#### [AIM OF THE TASK]
Count every line below that holds "захід". The answer is the number alone.

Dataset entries
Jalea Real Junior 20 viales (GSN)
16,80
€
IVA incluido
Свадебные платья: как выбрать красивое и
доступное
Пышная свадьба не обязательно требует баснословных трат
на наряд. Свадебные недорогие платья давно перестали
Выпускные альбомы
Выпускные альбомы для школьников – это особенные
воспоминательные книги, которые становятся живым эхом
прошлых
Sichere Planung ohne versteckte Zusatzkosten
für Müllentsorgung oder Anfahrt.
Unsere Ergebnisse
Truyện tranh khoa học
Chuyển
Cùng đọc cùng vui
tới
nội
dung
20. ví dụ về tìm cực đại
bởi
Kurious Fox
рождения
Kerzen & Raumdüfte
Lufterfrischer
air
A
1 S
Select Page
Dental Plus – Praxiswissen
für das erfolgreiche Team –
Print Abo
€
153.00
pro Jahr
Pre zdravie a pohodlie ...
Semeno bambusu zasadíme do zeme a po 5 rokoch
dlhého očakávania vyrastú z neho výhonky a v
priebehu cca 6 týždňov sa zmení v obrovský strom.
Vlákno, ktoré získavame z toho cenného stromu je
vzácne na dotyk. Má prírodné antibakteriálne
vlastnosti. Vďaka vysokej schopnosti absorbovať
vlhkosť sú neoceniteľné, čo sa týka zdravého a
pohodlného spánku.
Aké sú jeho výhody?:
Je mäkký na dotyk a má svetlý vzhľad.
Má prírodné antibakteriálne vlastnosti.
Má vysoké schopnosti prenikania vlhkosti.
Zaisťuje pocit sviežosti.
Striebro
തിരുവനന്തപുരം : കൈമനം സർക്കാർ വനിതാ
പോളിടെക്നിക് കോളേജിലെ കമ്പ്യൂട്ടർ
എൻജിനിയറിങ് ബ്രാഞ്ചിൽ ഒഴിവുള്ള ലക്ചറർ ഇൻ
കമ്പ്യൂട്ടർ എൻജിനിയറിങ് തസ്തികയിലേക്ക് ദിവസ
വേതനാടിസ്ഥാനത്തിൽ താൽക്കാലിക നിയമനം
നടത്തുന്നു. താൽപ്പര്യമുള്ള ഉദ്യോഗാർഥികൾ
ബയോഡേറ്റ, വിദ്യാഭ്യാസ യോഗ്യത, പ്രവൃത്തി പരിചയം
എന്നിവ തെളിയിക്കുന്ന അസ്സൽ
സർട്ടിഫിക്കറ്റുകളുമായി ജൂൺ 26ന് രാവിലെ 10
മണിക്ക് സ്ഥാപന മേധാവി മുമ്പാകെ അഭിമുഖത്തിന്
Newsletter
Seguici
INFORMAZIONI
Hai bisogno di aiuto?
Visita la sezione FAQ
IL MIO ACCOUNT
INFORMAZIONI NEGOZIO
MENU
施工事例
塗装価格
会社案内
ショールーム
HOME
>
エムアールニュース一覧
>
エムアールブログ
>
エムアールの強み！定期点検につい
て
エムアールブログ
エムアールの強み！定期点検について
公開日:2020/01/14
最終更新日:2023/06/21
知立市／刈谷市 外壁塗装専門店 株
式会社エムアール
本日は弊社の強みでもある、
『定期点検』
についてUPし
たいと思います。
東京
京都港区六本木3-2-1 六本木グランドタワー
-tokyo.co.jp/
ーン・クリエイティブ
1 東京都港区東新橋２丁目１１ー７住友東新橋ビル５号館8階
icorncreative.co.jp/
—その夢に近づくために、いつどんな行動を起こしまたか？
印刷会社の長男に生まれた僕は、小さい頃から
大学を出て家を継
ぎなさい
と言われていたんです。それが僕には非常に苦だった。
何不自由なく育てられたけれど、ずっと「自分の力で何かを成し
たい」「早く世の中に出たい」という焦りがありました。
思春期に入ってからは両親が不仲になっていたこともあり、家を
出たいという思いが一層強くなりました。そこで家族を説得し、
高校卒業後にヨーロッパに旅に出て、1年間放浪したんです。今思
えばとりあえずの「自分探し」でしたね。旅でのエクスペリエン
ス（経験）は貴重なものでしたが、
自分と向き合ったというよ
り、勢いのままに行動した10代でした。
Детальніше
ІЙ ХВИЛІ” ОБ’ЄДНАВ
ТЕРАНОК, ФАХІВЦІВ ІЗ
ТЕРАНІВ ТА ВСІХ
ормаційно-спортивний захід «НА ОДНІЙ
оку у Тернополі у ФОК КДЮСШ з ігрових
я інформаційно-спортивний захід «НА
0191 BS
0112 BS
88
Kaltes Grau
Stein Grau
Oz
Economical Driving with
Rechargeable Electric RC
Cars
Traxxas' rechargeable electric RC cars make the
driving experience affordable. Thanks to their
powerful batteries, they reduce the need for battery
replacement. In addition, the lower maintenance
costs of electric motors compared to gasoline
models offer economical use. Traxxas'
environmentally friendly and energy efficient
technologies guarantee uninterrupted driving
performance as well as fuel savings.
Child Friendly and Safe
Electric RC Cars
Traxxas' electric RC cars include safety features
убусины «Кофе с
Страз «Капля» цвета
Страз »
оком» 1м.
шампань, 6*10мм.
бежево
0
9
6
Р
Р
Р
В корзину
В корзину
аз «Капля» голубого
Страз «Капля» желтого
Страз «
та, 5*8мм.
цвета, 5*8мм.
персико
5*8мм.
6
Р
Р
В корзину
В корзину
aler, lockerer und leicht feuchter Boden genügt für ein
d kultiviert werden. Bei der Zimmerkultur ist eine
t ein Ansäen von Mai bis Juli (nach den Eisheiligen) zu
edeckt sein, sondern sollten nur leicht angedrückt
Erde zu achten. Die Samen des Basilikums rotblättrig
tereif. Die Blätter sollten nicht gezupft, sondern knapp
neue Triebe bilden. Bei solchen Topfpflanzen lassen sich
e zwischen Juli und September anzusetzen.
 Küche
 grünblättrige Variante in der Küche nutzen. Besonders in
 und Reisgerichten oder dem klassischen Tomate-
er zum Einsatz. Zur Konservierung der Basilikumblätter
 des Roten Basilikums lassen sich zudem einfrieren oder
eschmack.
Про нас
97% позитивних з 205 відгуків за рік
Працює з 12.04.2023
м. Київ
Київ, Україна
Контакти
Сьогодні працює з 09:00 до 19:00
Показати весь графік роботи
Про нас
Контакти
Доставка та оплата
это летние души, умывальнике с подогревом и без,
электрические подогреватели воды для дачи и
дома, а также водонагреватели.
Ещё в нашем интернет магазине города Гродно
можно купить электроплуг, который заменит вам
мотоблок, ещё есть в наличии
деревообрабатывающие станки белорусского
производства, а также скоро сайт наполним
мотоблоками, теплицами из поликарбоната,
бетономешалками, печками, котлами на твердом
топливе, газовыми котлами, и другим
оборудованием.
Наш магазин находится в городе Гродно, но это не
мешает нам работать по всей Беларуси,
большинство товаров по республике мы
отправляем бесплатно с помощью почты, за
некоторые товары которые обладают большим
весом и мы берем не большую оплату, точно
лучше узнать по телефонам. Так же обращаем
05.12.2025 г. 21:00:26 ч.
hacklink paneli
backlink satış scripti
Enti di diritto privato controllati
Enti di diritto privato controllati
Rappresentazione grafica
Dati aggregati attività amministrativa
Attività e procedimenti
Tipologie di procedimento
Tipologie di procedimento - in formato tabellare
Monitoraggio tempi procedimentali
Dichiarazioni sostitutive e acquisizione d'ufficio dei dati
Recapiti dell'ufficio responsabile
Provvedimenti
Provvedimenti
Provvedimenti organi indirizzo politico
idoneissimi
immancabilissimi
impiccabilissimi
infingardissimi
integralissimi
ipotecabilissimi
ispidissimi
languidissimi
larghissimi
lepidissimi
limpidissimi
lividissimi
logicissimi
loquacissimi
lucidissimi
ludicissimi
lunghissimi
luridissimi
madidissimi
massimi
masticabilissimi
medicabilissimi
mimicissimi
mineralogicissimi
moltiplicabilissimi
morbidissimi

#### [COMPLETED TASK]
2